Cities Learn & Care: Schooling for a Planet of Integral Cities

Gaia: Well, luckily, I only design systems that learn and evolve (at least the ones I keep alive and in service to all life on planet Gaia). What you need is to shift from thinking in just intermittent projects to creating the conditions for Schooling a whole Planet of Integral Cities.

Reframing with Systems Thinking

From my Gaian perspective, the current situation needs systems thinking lenses like the ones Meadows (Meadows, 2008) long ago worked out to identify the core leverage points to intervene in a system:

12. Numbers

11. Buffers

10. Stock-and-Flow Structures

9. Delays

8. Balancing Feedback Loops

7. Reinforcing Feedback Loops

6. Information Flows

5. Rules

4. Self-organization

3. Goals

2. Paradigms

1. Transcending Paradigms

Keeping the most effective leverage points in mind as the paradigms in use and how to transcend them, we discover in the Integral City Map 4  clues to understanding what are the driving values of the Traditional, Pre-Modern, Modern and Post-modern/Integral paradigms as shown in Table 1.
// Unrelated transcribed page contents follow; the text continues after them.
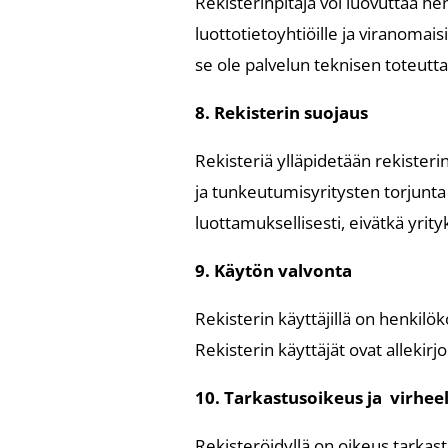
Rekisterinpitäjä voi luovuttaa hen
luottotietoyhtiöille ja viranomais
se ole palvelun teknisen toteutta
8. Rekisterin suojaus
Rekisteriä ylläpidetään rekisteri
ja tunkeutumisyritysten torjunta to
luottamuksellisesti, eivätkä yrity
9. Käytön valvonta
Rekisterin käyttäjillä on henkilö
Rekisterin käyttäjät ovat allekir
10. Tarkastusoikeus ja virhee
Rekisteröidyllä on oikeus tarkasta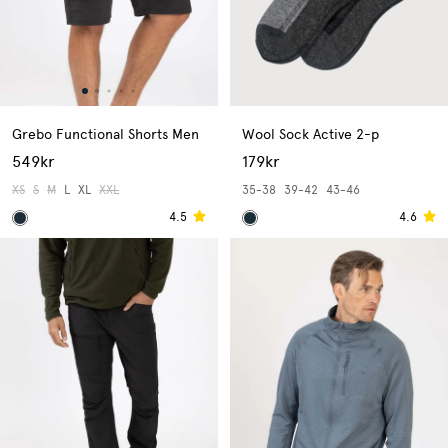
Grebo Functional Shorts Men
Wool Sock Active 2-p
549kr
179kr
XS
S
M
L
XL
XXL
35-38
39-42
43-46
4.5
4.6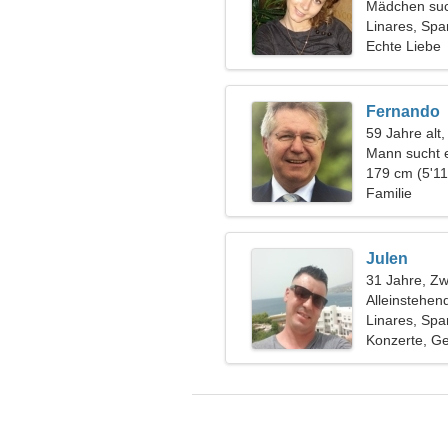
Mädchen suc
Linares, Spa
Echte Liebe
Fernando
59 Jahre alt,
Mann sucht 
179 cm (5'11
Familie
Julen
31 Jahre, Zwi
Alleinstehen
Linares, Spa
Konzerte, G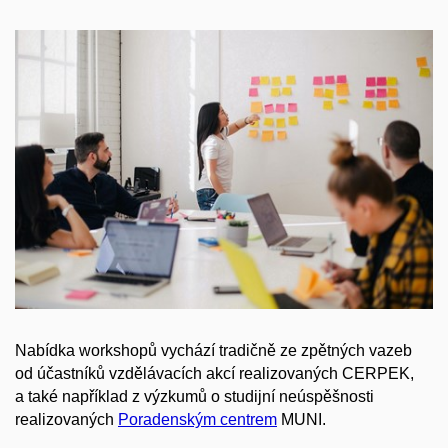
Nabídka workshopů vychází tradičně ze zpětných vazeb
od účastníků vzdělávacích akcí realizovaných CERPEK,
a také například z výzkumů o studijní neúspěšnosti
realizovaných
Poradenským centrem
MUNI.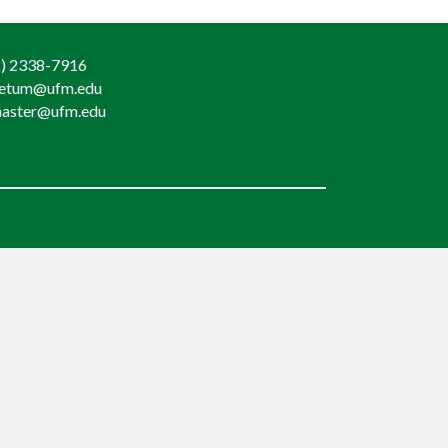
) 2338-7916
retum@ufm.edu
aster@ufm.edu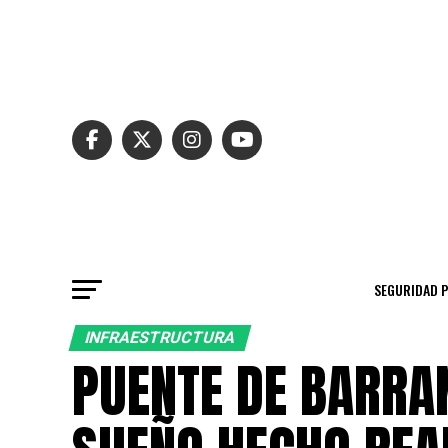
SEGURIDAD 
INFRAESTRUCTURA
PUENTE DE BARRA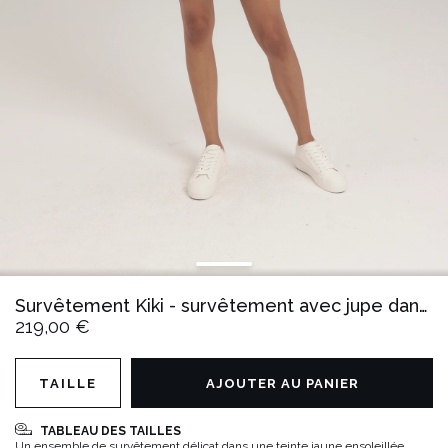
Survêtement Kiki - survêtement avec jupe dans une teinte ensoleillée
219,00 €
TAILLE
AJOUTER AU PANIER
TABLEAU DES TAILLES
Un ensemble de survêtement délicat dans une teinte jaune ensoleillée.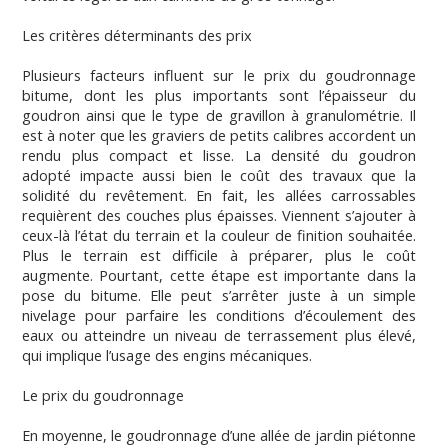
Les critères déterminants des prix
Plusieurs facteurs influent sur le prix du goudronnage
bitume, dont les plus importants sont l’épaisseur du
goudron ainsi que le type de gravillon à granulométrie. Il
est à noter que les graviers de petits calibres accordent un
rendu plus compact et lisse. La densité du goudron
adopté impacte aussi bien le coût des travaux que la
solidité du revêtement. En fait, les allées carrossables
requièrent des couches plus épaisses. Viennent s’ajouter à
ceux-là l’état du terrain et la couleur de finition souhaitée.
Plus le terrain est difficile à préparer, plus le coût
augmente. Pourtant, cette étape est importante dans la
pose du bitume. Elle peut s’arrêter juste à un simple
nivelage pour parfaire les conditions d’écoulement des
eaux ou atteindre un niveau de terrassement plus élevé,
qui implique l’usage des engins mécaniques.
Le prix du goudronnage
En moyenne, le goudronnage d’une allée de jardin piétonne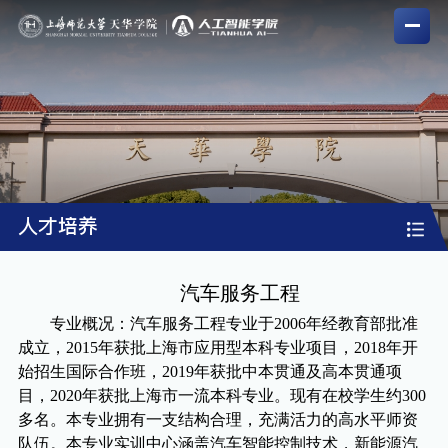
人才培养
汽车服务工程
专业概况：汽车服务工程专业于
2006年经教育部批准
成立，2015年获批上海市应用型本科专业项目，2018年开
始招生国际合作班，2019年获批中本贯通及高本贯通项
目，2020年获批上海市一流本科专业。现有在校学生约300
多名。本专业拥有一支结构合理，充满活力的高水平师资
队伍。本专业实训中心涵盖汽车智能控制技术，新能源汽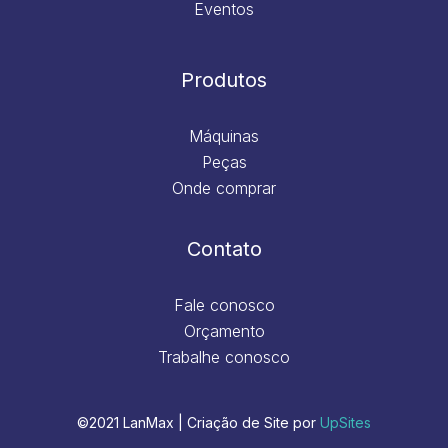
Eventos
Produtos
Máquinas
Peças
Onde comprar
Contato
Fale conosco
Orçamento
Trabalhe conosco
©2021 LanMax | Criação de Site por
UpSites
In effect Table 1 (and Map 4)  shows us a relationship between the worldviews (which define who is the center of the universe), driving values and the level of complexity.  The more advanced worldviews (Integral, post-modern and modern) act as the amplifiers to the capacity of the structures in cities in the developed world. On the other hand, the less complex worldviews (traditional and modern) act as the limiters and filters that make structures in cities in the developing world much less resilient.

So now, we have input that can enable us to design a strategy for city development that aligns development with the systems embedded in the people, place, priorities and planet who will be impacted.